What to work on:
Continue the forum thread below about the guide dog who saved his blind owner on the subway tracks, starting right after its final line.

Passage provided:
┌──
# Dog saves blind owner after fall onto subway tracks



## buddyrevell (Nov 13, 2013)

Had to share this beautiful story.

Cecil Williams And His Guide Dog, Orlando, Safe After Subway Track Fall In New York City

_The black Lab bravely leapt on to the tracks at a Manhattan subway platform Tuesday after his blind owner lost consciousness and tumbled in front of an oncoming train.
_

And looks like the man will be able to keep the soon to be retired guide dog as a pet, judging by the funds raised in sites like Indiegogo and GoFundMe. I just hope that those donations are in good hands, but I digress.


----------



## moggiemum (Mar 28, 2013)

beautiful lovely story i hope that man gets to keep his lovely dog when he retires


----------



## Toby Tyler (Feb 17, 2013)

I heard on tonight's news that he will get to keep the dog when he gets a new guide dog when Orlando retires in January.

If he decides not to keep Orlando after he retires, he will go back to the family that trained him to be a guide dog. Lovely story all around.


----------



## moggiemum (Mar 28, 2013)
└──
Data to examine:
┌──
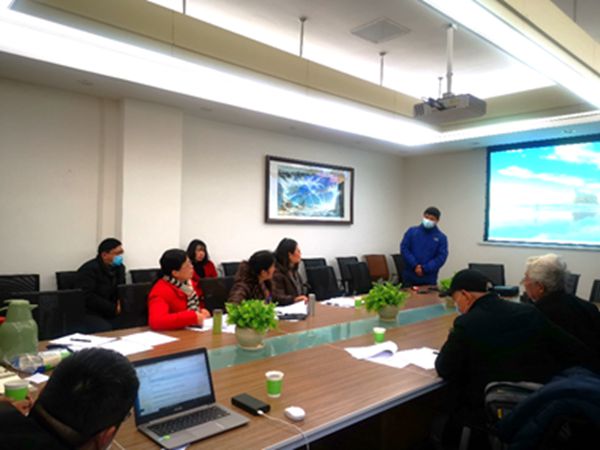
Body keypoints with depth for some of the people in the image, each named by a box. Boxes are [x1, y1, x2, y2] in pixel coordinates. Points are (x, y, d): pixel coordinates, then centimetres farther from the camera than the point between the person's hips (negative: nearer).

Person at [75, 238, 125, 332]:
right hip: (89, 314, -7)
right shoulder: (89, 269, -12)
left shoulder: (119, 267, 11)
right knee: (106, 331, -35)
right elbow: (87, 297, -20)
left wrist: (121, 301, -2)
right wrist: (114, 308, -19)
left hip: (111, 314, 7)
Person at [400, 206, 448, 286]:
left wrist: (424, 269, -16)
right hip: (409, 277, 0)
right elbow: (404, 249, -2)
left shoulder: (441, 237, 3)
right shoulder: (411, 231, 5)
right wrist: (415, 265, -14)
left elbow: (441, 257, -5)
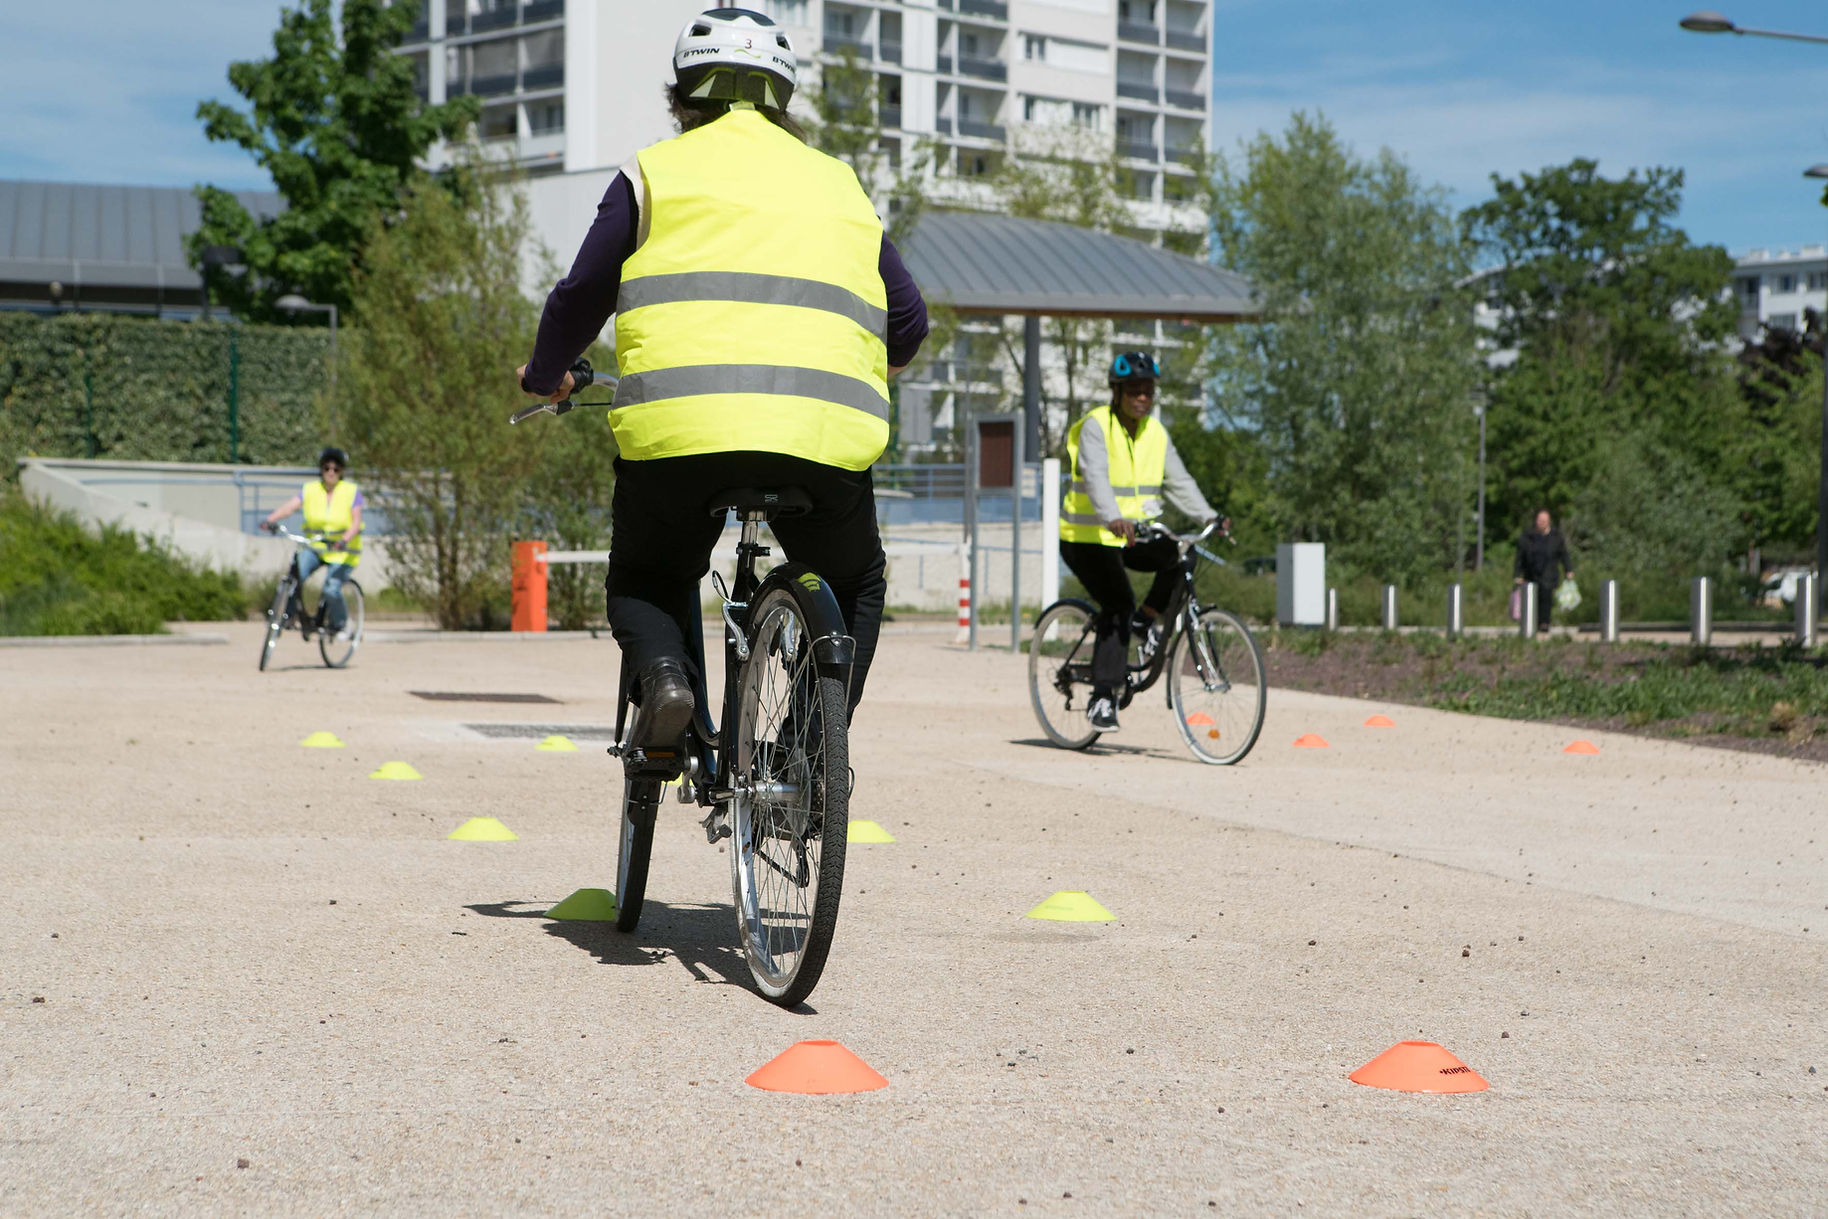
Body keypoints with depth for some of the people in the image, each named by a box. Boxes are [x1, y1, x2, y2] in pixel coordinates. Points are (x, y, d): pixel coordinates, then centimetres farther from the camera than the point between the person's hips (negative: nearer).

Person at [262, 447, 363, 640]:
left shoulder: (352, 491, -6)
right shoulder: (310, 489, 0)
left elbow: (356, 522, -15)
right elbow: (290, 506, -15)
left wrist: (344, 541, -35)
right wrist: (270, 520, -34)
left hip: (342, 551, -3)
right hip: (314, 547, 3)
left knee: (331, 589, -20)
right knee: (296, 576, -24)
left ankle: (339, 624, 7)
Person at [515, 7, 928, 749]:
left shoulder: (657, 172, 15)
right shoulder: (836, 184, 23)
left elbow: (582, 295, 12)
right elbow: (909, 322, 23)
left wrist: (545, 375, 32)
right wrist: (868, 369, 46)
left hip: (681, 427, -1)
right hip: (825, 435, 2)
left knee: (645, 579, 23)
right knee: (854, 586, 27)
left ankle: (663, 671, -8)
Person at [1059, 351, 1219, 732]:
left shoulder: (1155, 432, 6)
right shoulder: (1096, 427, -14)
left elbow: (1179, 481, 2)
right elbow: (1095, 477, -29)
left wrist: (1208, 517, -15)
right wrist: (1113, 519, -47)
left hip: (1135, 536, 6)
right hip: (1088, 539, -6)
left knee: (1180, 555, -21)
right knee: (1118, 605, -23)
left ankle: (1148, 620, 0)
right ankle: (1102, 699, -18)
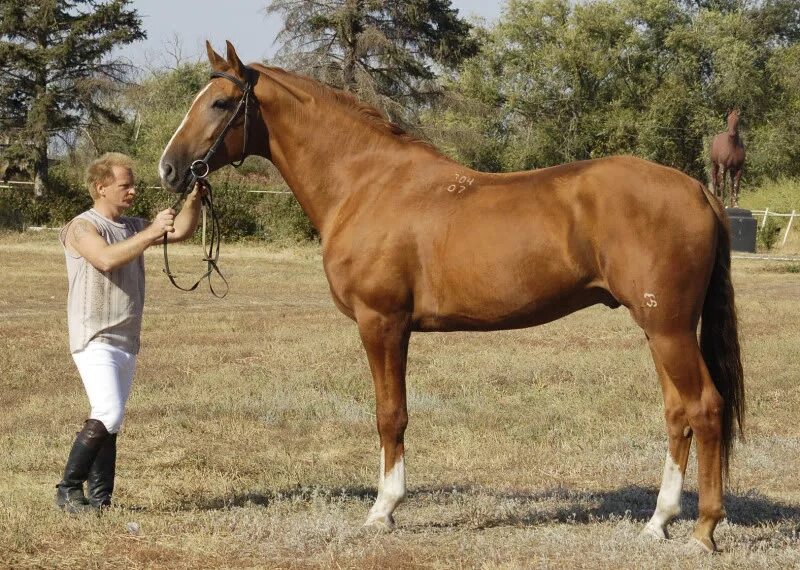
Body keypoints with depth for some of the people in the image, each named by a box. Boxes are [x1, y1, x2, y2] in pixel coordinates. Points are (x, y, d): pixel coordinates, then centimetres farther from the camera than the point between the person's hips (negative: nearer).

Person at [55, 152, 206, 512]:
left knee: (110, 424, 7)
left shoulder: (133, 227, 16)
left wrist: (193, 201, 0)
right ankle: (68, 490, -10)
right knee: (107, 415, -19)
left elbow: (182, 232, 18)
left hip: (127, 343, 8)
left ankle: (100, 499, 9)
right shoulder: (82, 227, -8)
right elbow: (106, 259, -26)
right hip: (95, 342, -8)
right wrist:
└──
Expected output:
omg he has to keep in , but i suppose it is a job the dog does and didn't he do it well , can be very costly having an ageing dog i think this is what he was saying hecouldn't afford to keep two dogs,

my friend is registered blind and he has just qualified for a guide dog but not keen yet as he still wants to hang on to his independence

funny avatar TT


----------



## buddyrevell (Nov 13, 2013)

Toby Tyler said:


> I heard on tonight's news that he will get to keep the dog when he gets a new guide dog when Orlando retires in January.
> 
> If he decides not to keep Orlando after he retires, he will go back to the family that trained him to be a guide dog. Lovely story all around.


That family must be so proud. It would be a great reunion. Good to know that Orlando will enjoy his retirement in good hands, one way or another.


----------



## branwen (Nov 27, 2013)

Such a lovely story....hope he keeps him.


----------



## Purrfectlywoofly (Dec 29, 2013)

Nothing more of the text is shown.